Когда это всё же произойдёт, в Нью-Йорке появится энергичные и волевые руководители, вроде прошлого мэра Джулиани, которые займутся возрождением города. Улицы очистят от грязи, приведут в порядок запущенные здания и парки, офисы в небоскрёбах переоборудуют в недорогие отели. С преступностью будет покончено драконовскими мерами. Нью-Йорк оживёт, но прежним уже не будет никогда. Он станет чем-то похожим на Атлантик Сити или Лас-Вегас — постепенно превратится в мировую столицу развлечений. Заработают театры, шоу, музеи, рестораны. Появятся магазины нового типа — в форме выставочных залов, где на товары можно будет посмотреть и даже потрогать руками, а вот купить можно будет только онлайн. Будут разрешены азартные игры и город опять станет туристским центром. Но только туристским и развлекательным, а не центром бизнеса.

— А другие города, с ними что будет? — спросил Вилли.

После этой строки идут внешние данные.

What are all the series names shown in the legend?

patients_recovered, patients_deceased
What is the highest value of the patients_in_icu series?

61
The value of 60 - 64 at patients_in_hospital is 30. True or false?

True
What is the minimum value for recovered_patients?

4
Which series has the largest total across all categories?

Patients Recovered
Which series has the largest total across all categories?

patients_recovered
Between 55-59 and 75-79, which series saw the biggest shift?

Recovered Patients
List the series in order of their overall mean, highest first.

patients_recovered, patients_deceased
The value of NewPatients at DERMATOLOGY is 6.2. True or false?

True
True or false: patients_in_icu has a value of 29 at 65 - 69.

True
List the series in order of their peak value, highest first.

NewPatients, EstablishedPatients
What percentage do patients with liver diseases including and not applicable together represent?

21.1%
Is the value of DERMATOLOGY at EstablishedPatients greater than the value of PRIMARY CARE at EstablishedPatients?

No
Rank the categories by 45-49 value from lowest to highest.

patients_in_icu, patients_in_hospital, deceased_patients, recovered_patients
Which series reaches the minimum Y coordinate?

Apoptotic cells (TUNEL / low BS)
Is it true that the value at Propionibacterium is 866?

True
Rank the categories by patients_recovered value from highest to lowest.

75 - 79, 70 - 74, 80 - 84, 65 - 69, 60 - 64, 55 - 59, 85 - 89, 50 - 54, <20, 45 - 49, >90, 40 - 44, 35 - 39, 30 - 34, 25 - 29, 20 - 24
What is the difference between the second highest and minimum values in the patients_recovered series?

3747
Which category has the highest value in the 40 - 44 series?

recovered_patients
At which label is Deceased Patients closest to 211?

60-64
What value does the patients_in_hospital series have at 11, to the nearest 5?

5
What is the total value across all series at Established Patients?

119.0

— Смотря какие города. Многие из них превратятся в подобие Детройта на долгие годы и на их восстановление понадобится куда больше времени, чем на Нью-Йорк. А вот если взять, к примеру, Бостон, то он тоже изменится, но не сильно — всё же это университетский город, и там колледжи продолжат работать по старинке, то есть обучать студентов живьём, а не онлайн. Разумеется многие офисы в центре города исчезнут, вроде страховой компании Prudential, но это мелочи. Бостон в основном останется прежним. А вот города с консервативным населением, такие как Даллас, Сан Диего, Майами или Релей в Северной Каролине расцветут — они станут интенсивно расти за счет переселенцев из увядающих городов.

— Тут меня такой вопрос интересует, — заволновался Вилли, — А как люди в Нью-Йорке, Сан-Франциско, Портленде, Сиэтле и прочих демократических городах будут размножаться? Ежели те, кто остался, боятся на улицу выходить и станут работать из дома, то как и где молодёжи встречаться? Может получиться демографическая катастрофа!

— Да, катастрофа, но не демографическая, а демократическая. Что касается Сан-Франциско, там вообще нет проблем: в этом городе и прежде дети появлялись только у китайцев, а у белых особей детей отродясь не бывало. По причине того, что они никак не могут определиться с полом — кто из них он, кто она, а кто оно — понять совершенно невозможно. Так откуда дети возьмутся? В других городах, где левые очень любят BLM и всю прочую шпану, с сексом придётся завязать надолго. Любить-то они шпану любят, но из дома выходить боятся — у них ведь на лбу не написано, что они против Трампа, глядишь и попадёшь грабителям под горячую руку. Значит, из дома не выйдешь, на свидание не сходишь, девушку или парня не встретишь, а через Скайп — какой секс? Только видимость одна! Вот так постепенно и вымрут демократы. Естественный отбор в действии — спасибо Дарвину.

Тат как раз у Вилли замурлыкал мобильник. Звонила его жена, интересовалась, появится ли он сегодня домой, или будет до утра валандаться по променаду? Вилли намёк понял, пожал мне руку и мы отправились на паркинг к своим автомобилям.